Likely your operating system or file-system is smart enough to serve the file from the OS cache if the file has not changed in between.
Python does not cache, the operating system does. You can find out the size of these caches with top. In the third line, it will say something like:
Mem: 5923332k total, 5672832k used, 250500k free, 43392k buffers
That means about 43MB are being used by the OS to cache data recently written to or read from the hard disk. You can turn this caching off by writing 2 or 3 to /proc/sys/vm/drop_caches.
The title could have probably been put better, but anyway. I was wondering if there are any functions for writing to files that are like what the ACID properties are for databases. Reason is, I would like to make sure that the file writes I am doin won't mess up and corrupt the file if the power goes out.
Depending on what exactly you're doing with your files and the platform there are a couple options:
If you're serializing a blob from memory to disk repeatedly to maintain state (example: dhcp leases file),
if you're on a Posix system you can write your data to a temporary file and 'rename' the temporary file to your target. On Posix compliant systems this is guaranteed to be an atomic operation, shouldn't even matter if the filesystem is journaled or not. If you're on a Windows system, there's a native function named MoveFileTransacted that you might be able to utilize via bindings. But the key concept here is, the temporary file protects your data, if the system reboots the worst case is that your file contains the last good refresh of data. This option requires that you write the entire file out every time you want a change to be recorded. In the case of dhcp.leases file this isn't a big performance hit, larger files might prove to be more cumbersome.
If you're reading and writing bits of data constantly, sqlite3 is the way to go -- it supports atomic commits for groups of queries and has it's own internal journal. One thing to watch out for here is that atomic commits will be slower due to the overhead of locking the database, waiting for the data to flush, etc.
A couple other things to consider -- if your filesystem is mounted async, writes will appear to be complete because the write() returns, but it might not be flushed to disk yet. Rename protects you in this case, sqlite3 does as well.
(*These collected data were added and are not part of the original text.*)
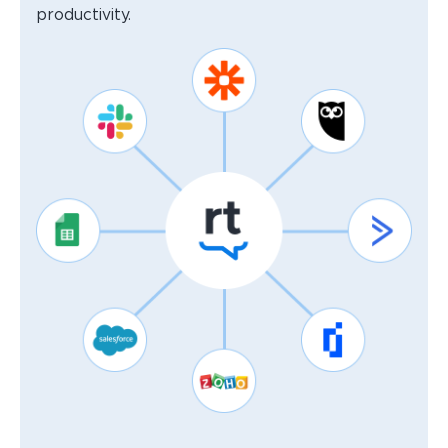
productivity.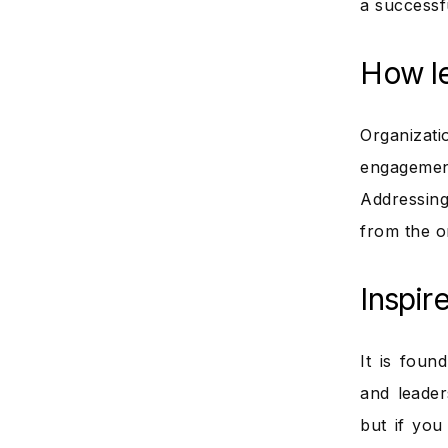
a successf
How l
Organizat
engagement
Addressin
from the o
Inspire
It is foun
and leader
but if you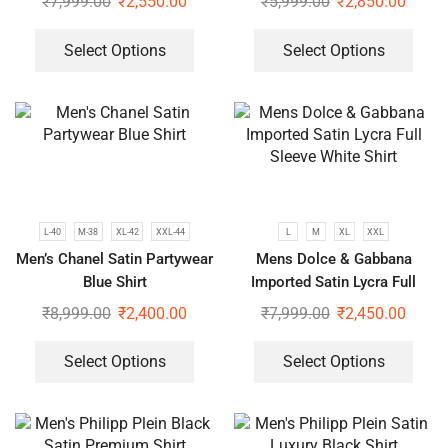
₹
7,999.00
₹
2,550.00
₹
5,999.00
₹
2,850.00
Select Options
Select Options
L-40
M-38
XL-42
XXL-44
L
M
XL
XXL
Men’s Chanel Satin Partywear
Mens Dolce & Gabbana
Blue Shirt
Imported Satin Lycra Full
Sleeve White Shirt
₹
8,999.00
₹
2,400.00
₹
7,999.00
₹
2,450.00
Select Options
Select Options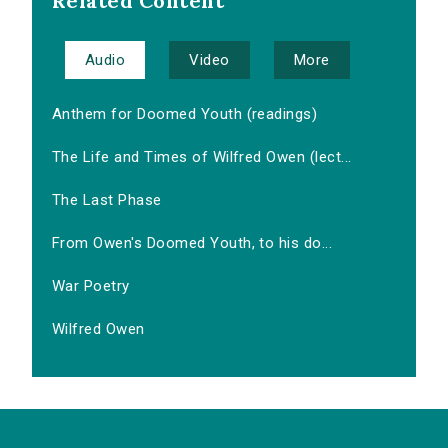
Related Content
Audio
Video
More
Anthem for Doomed Youth (readings)
The Life and Times of Wilfred Owen (lect...
The Last Phase
From Owen's Doomed Youth, to his do...
War Poetry
Wilfred Owen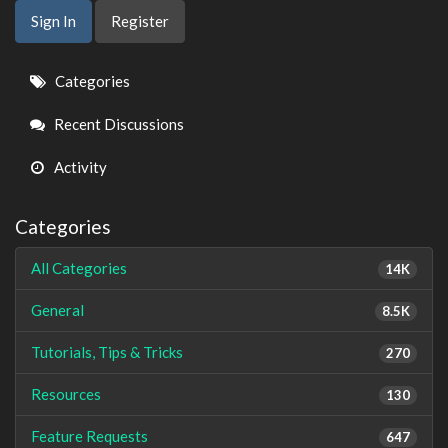
Sign In
Register
Quick
Categories
Links
Recent Discussions
Activity
Categories
All Categories
14K
General
8.5K
Tutorials, Tips & Tricks
270
Resources
130
Feature Requests
647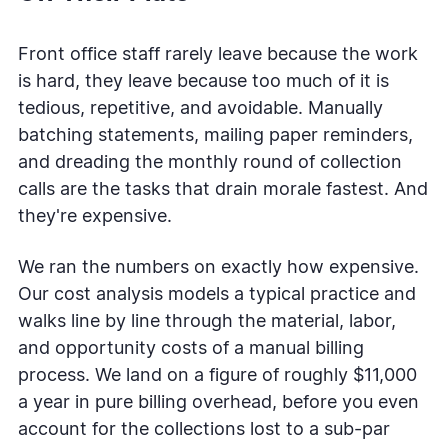
Front office staff rarely leave because the work
is hard, they leave because too much of it is
tedious, repetitive, and avoidable. Manually
batching statements, mailing paper reminders,
and dreading the monthly round of collection
calls are the tasks that drain morale fastest. And
they're expensive.
We ran the numbers on exactly how expensive.
Our cost analysis models a typical practice and
walks line by line through the material, labor,
and opportunity costs of a manual billing
process. We land on a figure of roughly $11,000
a year in pure billing overhead, before you even
account for the collections lost to a sub-par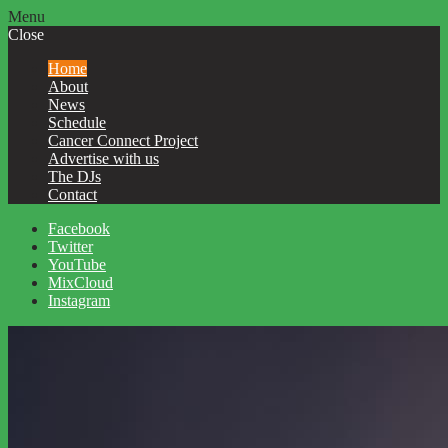
Menu
Close
Home
About
News
Schedule
Cancer Connect Project
Advertise with us
The DJs
Contact
Facebook
Twitter
YouTube
MixCloud
Instagram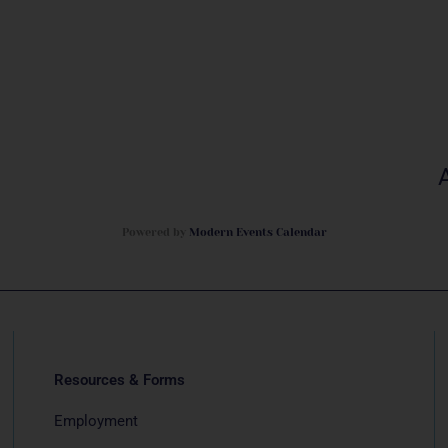
Powered by
Modern Events Calendar
Resources & Forms
Employment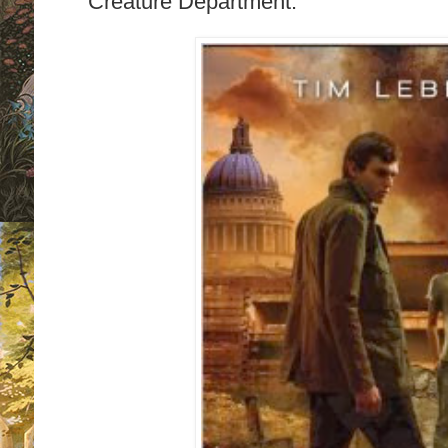
Creature Department.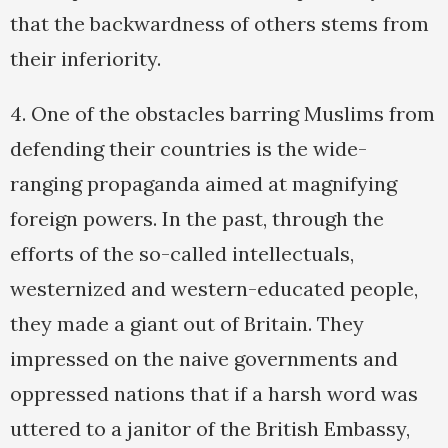
that the backwardness of others stems from
their inferiority.
4. One of the obstacles barring Muslims from
defending their countries is the wide-
ranging propaganda aimed at magnifying
foreign powers. In the past, through the
efforts of the so-called intellectuals,
westernized and western-educated people,
they made a giant out of Britain. They
impressed on the naive governments and
oppressed nations that if a harsh word was
uttered to a janitor of the British Embassy,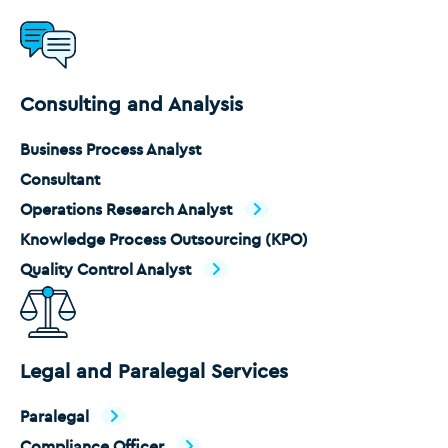
Consulting and Analysis
Business Process Analyst
Consultant
Operations Research Analyst
Knowledge Process Outsourcing (KPO)
Quality Control Analyst
Legal and Paralegal Services
Paralegal
Compliance Officer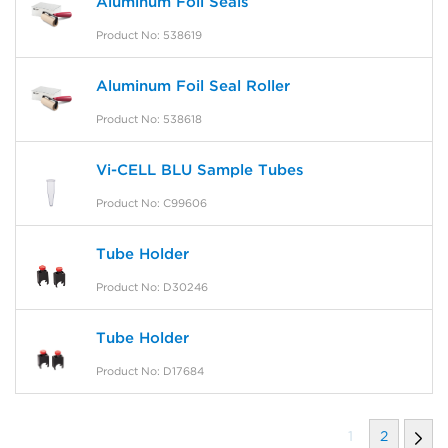
Aluminum Foil Seals
Product No: 538619
Aluminum Foil Seal Roller
Product No: 538618
Vi-CELL BLU Sample Tubes
Product No: C99606
Tube Holder
Product No: D30246
Tube Holder
Product No: D17684
1
2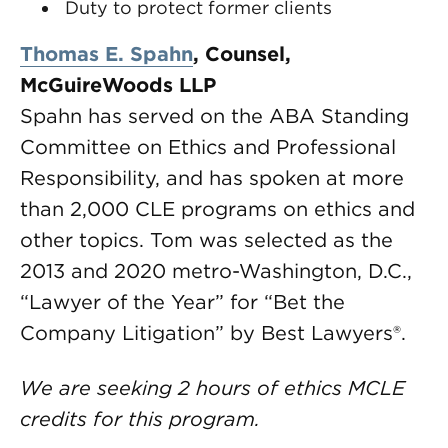
Duty to protect former clients
Thomas E. Spahn
, Counsel,
McGuireWoods LLP
Spahn has served on the ABA Standing
Committee on Ethics and Professional
Responsibility, and has spoken at more
than 2,000 CLE programs on ethics and
other topics. Tom was selected as the
2013 and 2020 metro-Washington, D.C.,
“Lawyer of the Year” for “Bet the
Company Litigation” by Best Lawyers®.
We are seeking 2 hours of ethics MCLE
credits for this program.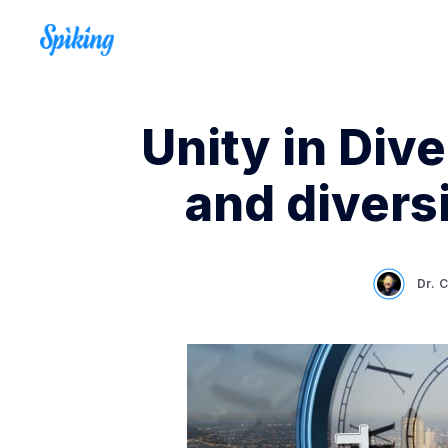
Unity in Dive
and diversi
Dr. 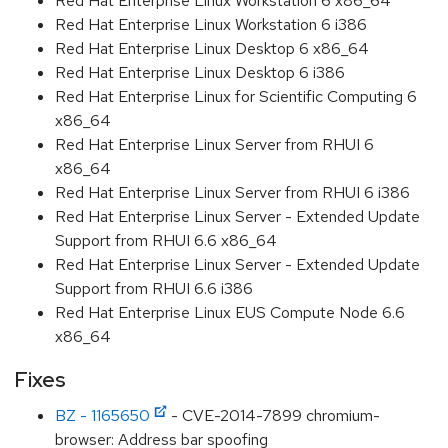
Red Hat Enterprise Linux Workstation 6 x86_64
Red Hat Enterprise Linux Workstation 6 i386
Red Hat Enterprise Linux Desktop 6 x86_64
Red Hat Enterprise Linux Desktop 6 i386
Red Hat Enterprise Linux for Scientific Computing 6
x86_64
Red Hat Enterprise Linux Server from RHUI 6
x86_64
Red Hat Enterprise Linux Server from RHUI 6 i386
Red Hat Enterprise Linux Server - Extended Update
Support from RHUI 6.6 x86_64
Red Hat Enterprise Linux Server - Extended Update
Support from RHUI 6.6 i386
Red Hat Enterprise Linux EUS Compute Node 6.6
x86_64
Fixes
BZ - 1165650
- CVE-2014-7899 chromium-
browser: Address bar spoofing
If your filesystem is mounted async, it might be possible to write data and move it before the data is written. So if you're on a unix system it might be safest to mount sync. That's on the level of 'people might die if this fails' paranoia though. But if it's an embedded system and it dies 'I might lose my job if this fails' is also a good rationalization for the extra protection.
The ZODB is an ACID compliant database storage written in (mostly) python, so in a sense the answer is yes. But I can imagine this is a bit overkill :)
Either the OS has to provide this for you, or you'll need to implement your own ACID compliancy. For example, by defining 'records' in the file you write and, when opening/reading, verifying which records have been written (which may mean you need to throw away some non-fully written data). ZODB, for example, implements this by ending a record by writing the size of the record itself; if you can read this size and it matches, you know the record has been fully written.
And, of course, you always need to append records and not rewrite the entire file.
It looks to me that your main goal is to ensure the integrity of written files in case of power failures and system crashes. There a couple of things to be considered when doing this:
Ensure that your data is written to disk when you close a file. Even if you close it, some of the data may be in OS cache for several seconds waiting to be written to the disk. You can force writing to disk with f.flush(), followed with os.fsync(f.fileno()).
Don't modify existing data before you are certain that the updated data is safely on the disk. This part can be quite tricky (and OS/filesystem dependent).
Use file format that helps you to verify the integrity of data (e.g. use checksums).
Another alternative is to use sqlite3.